E allora: se vogliamo dare nuovo impulso all’attività agricola, non è forse logico e bello che vi sia una «giornata» in cui ci ricordiamo di questa concezione del nostro mondo, della nostra fatica, e della nostra vita, in cui cioè alziamo la fronte sudata dalla terra e la volgiamo al cielo? e non è forse questa la giornata per tale atto, così semplice, così grave, così umano, così cristiano? non potremo dunque chiamare questa giornata la «Giornata dell’invocazione»? la giornata della preghiera? la giornata di Dio e della fede? e se siamo capaci di fare questo, non possiede già la nostra vita una grande fortuna? Quella di sapere scoprire nelle cose della natura una Mano creatrice e dispositrice. Quella di saper vedere nella nostra vita un dramma a due: noi e Dio. Quella di saper trovare in ogni contingenza del nostro cammino terreno uno stimolo al bene, un invito alla virtù, una possibilità di diventare migliori, un’occasione di servire e di amare. Quella, e voi la conoscete, di saper trarre dalle prove di questa vita, lezioni di bontà e di sapienza.
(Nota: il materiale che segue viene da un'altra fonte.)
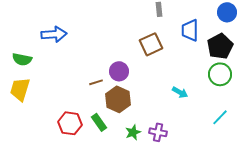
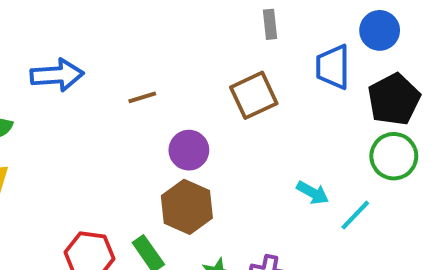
blue circle: (227, 12) -> (380, 30), moved
brown line: (96, 82) -> (142, 97), moved
cyan line: (220, 117) -> (355, 215), moved

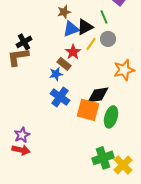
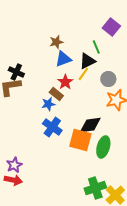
black triangle: (85, 27) -> (87, 61), moved
gray circle: (108, 39) -> (108, 79), moved
black cross: (24, 42) -> (16, 72), turned -35

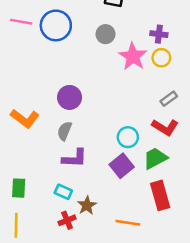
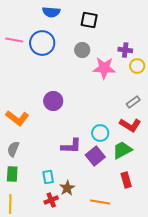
pink star: (133, 56) -> (104, 68), turned -30
yellow circle: (161, 58) -> (137, 66), moved
gray semicircle: (65, 131) -> (13, 149), moved
purple L-shape: (74, 158) -> (71, 146), moved
cyan rectangle: (63, 192) -> (48, 177), turned 56
red rectangle: (160, 195) -> (126, 180), size x0.7

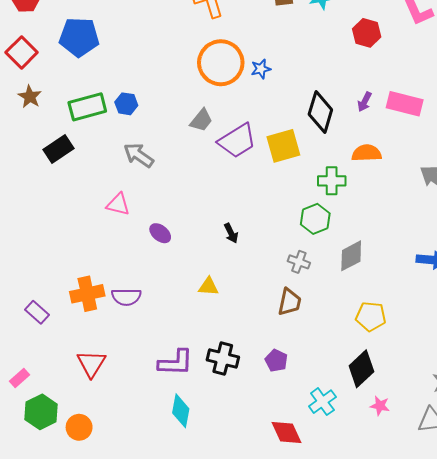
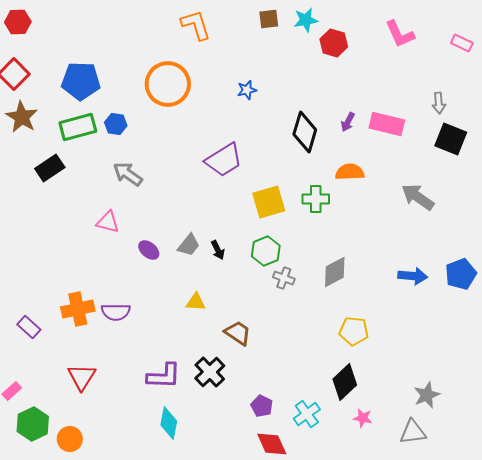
red hexagon: (367, 33) -> (334, 43), moved
blue pentagon: (79, 37) -> (81, 81), moved
orange circle: (221, 63) -> (168, 84), moved
brown star: (30, 97) -> (22, 117), size x1.4
gray trapezoid: (201, 120) -> (189, 245), moved
yellow square: (283, 146) -> (269, 202), moved
green hexagon: (315, 219) -> (266, 251), moved
brown trapezoid: (290, 302) -> (238, 333), moved, turned -68
black cross: (223, 358) -> (210, 372), turned 32
purple pentagon: (276, 361) -> (262, 406), moved

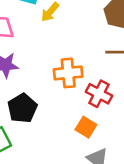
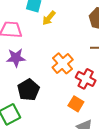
orange cross: (68, 73) -> (63, 63), turned -35

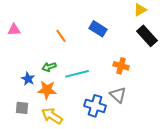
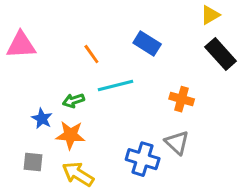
pink triangle: (14, 30) -> (21, 45), size x1.5
cyan line: (77, 74) -> (115, 86), moved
Se così è, se cioè noi possediamo questa fortuna, non è forse questo il momento, proprio perché tanto penoso e pensoso, di ringraziare Iddio che ci ha dato la fortuna anche nella sventura di credere e di amare? non dovremo ringraziarlo che fra tante prove Egli ci risparmia quella della disperazione; che anzi sempre con la speranza ci consola e ci sorregge?

Chiameremo perciò ancora questa la «Giornata del ringraziamento» e faremo ancora di essa la felice conclusione del vostro annuale lavoro, l’inizio del vostro annuale lavoro: reso oggi più unito, più forte, più fiducioso; con la Nostra Benedizione Apostolica.